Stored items

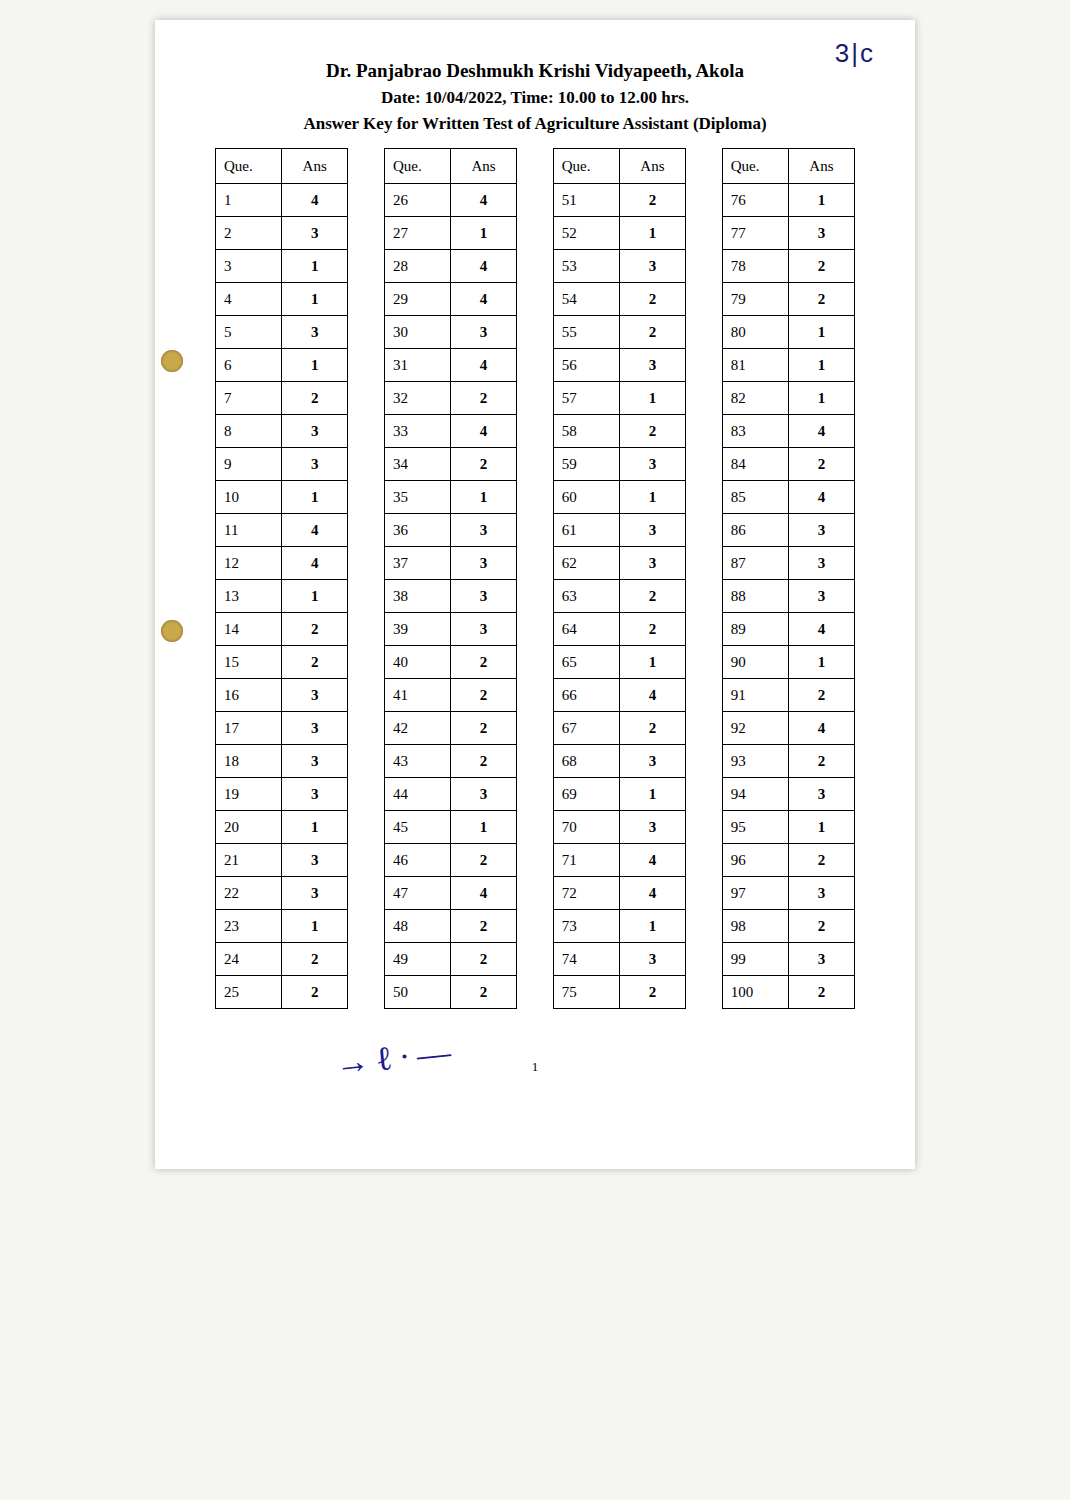3|c
Dr. Panjabrao Deshmukh Krishi Vidyapeeth, Akola
Date: 10/04/2022, Time: 10.00 to 12.00 hrs.
Answer Key for Written Test of Agriculture Assistant (Diploma)
| Que. | Ans | | Que. | Ans | | Que. | Ans | | Que. | Ans |
| --- | --- | --- | --- | --- | --- | --- | --- | --- | --- | --- |
| 1 | 4 | | 26 | 4 | | 51 | 2 | | 76 | 1 |
| 2 | 3 | | 27 | 1 | | 52 | 1 | | 77 | 3 |
| 3 | 1 | | 28 | 4 | | 53 | 3 | | 78 | 2 |
| 4 | 1 | | 29 | 4 | | 54 | 2 | | 79 | 2 |
| 5 | 3 | | 30 | 3 | | 55 | 2 | | 80 | 1 |
| 6 | 1 | | 31 | 4 | | 56 | 3 | | 81 | 1 |
| 7 | 2 | | 32 | 2 | | 57 | 1 | | 82 | 1 |
| 8 | 3 | | 33 | 4 | | 58 | 2 | | 83 | 4 |
| 9 | 3 | | 34 | 2 | | 59 | 3 | | 84 | 2 |
| 10 | 1 | | 35 | 1 | | 60 | 1 | | 85 | 4 |
| 11 | 4 | | 36 | 3 | | 61 | 3 | | 86 | 3 |
| 12 | 4 | | 37 | 3 | | 62 | 3 | | 87 | 3 |
| 13 | 1 | | 38 | 3 | | 63 | 2 | | 88 | 3 |
| 14 | 2 | | 39 | 3 | | 64 | 2 | | 89 | 4 |
| 15 | 2 | | 40 | 2 | | 65 | 1 | | 90 | 1 |
| 16 | 3 | | 41 | 2 | | 66 | 4 | | 91 | 2 |
| 17 | 3 | | 42 | 2 | | 67 | 2 | | 92 | 4 |
| 18 | 3 | | 43 | 2 | | 68 | 3 | | 93 | 2 |
| 19 | 3 | | 44 | 3 | | 69 | 1 | | 94 | 3 |
| 20 | 1 | | 45 | 1 | | 70 | 3 | | 95 | 1 |
| 21 | 3 | | 46 | 2 | | 71 | 4 | | 96 | 2 |
| 22 | 3 | | 47 | 4 | | 72 | 4 | | 97 | 3 |
| 23 | 1 | | 48 | 2 | | 73 | 1 | | 98 | 2 |
| 24 | 2 | | 49 | 2 | | 74 | 3 | | 99 | 3 |
| 25 | 2 | | 50 | 2 | | 75 | 2 | | 100 | 2 |
→ ℓ · —
1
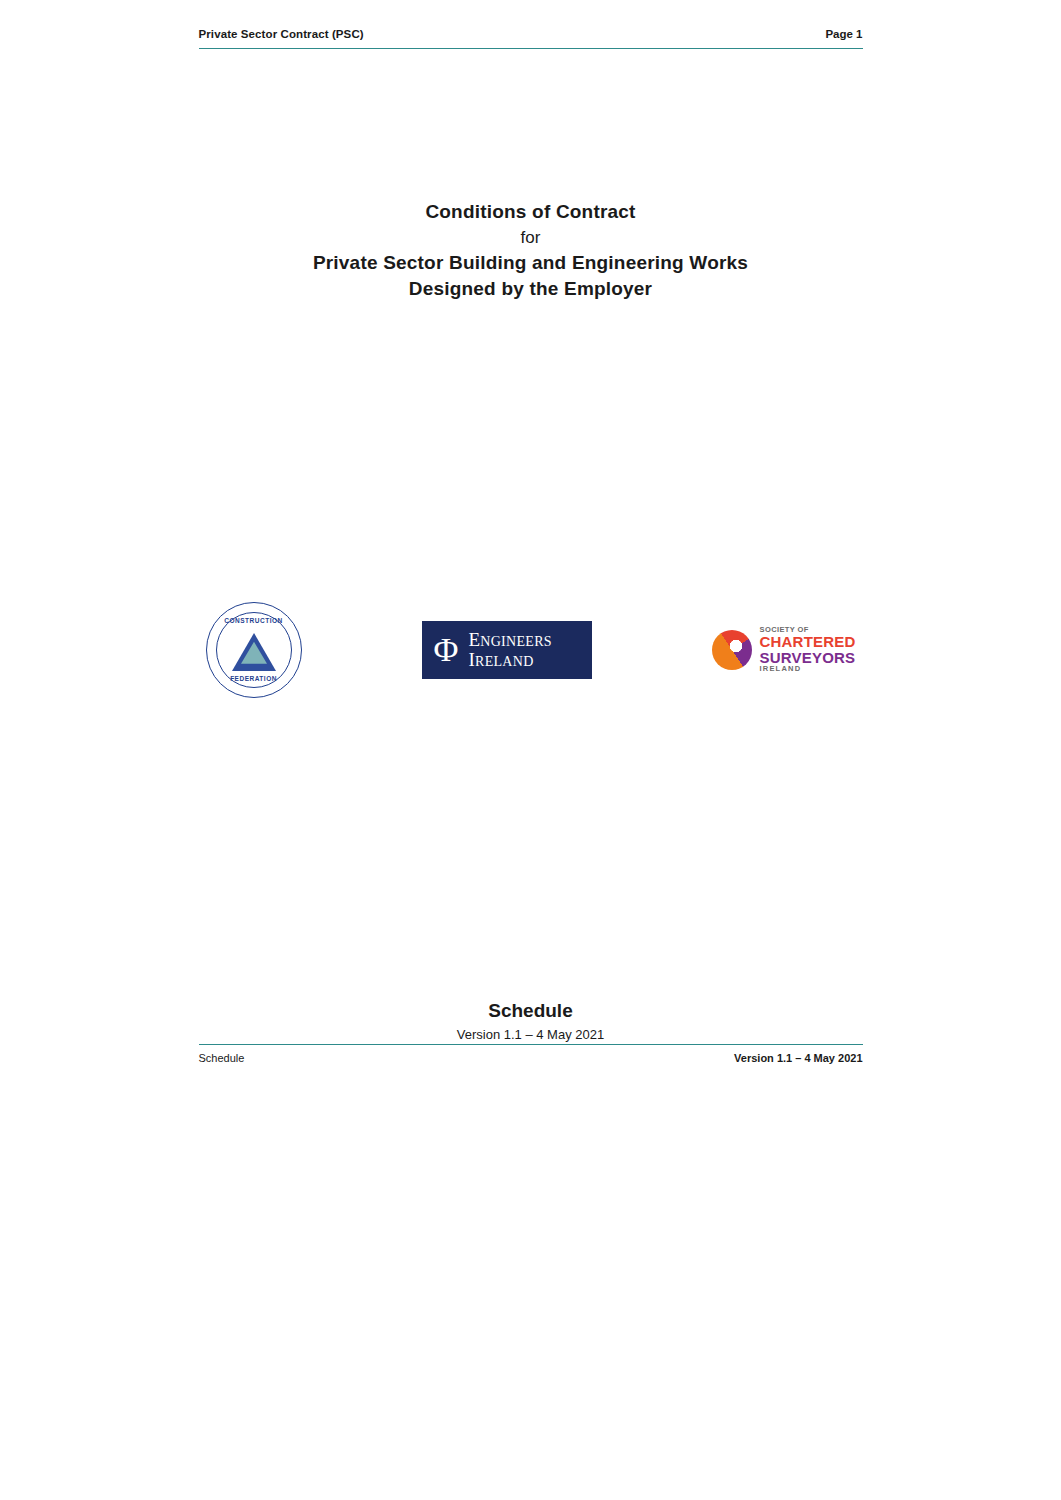Private Sector Contract (PSC)
Page 1
Conditions of Contract
for
Private Sector Building and Engineering Works
Designed by the Employer
CONSTRUCTION
FEDERATION
Φ
ENGINEERS
IRELAND
SOCIETY OF
CHARTERED
SURVEYORS
IRELAND
Schedule
Version 1.1 – 4 May 2021
Schedule
Version 1.1 – 4 May 2021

*WORK REQUIRED:* Beginning with the line that has "24 | 2 | | 49", repeat each remaining line of the data above word for word, keeping pictures out.

*EXERCISE SOLUTION:*
| 24 | 2 | | 49 | 2 | | 74 | 3 | | 99 | 3 |
| 25 | 2 | | 50 | 2 | | 75 | 2 | | 100 | 2 |
→ ℓ · —
1
Private Sector Contract (PSC)
Page 1
Conditions of Contract
for
Private Sector Building and Engineering Works
Designed by the Employer
CONSTRUCTION
FEDERATION
Φ
ENGINEERS
IRELAND
SOCIETY OF
CHARTERED
SURVEYORS
IRELAND
Schedule
Version 1.1 – 4 May 2021
Schedule
Version 1.1 – 4 May 2021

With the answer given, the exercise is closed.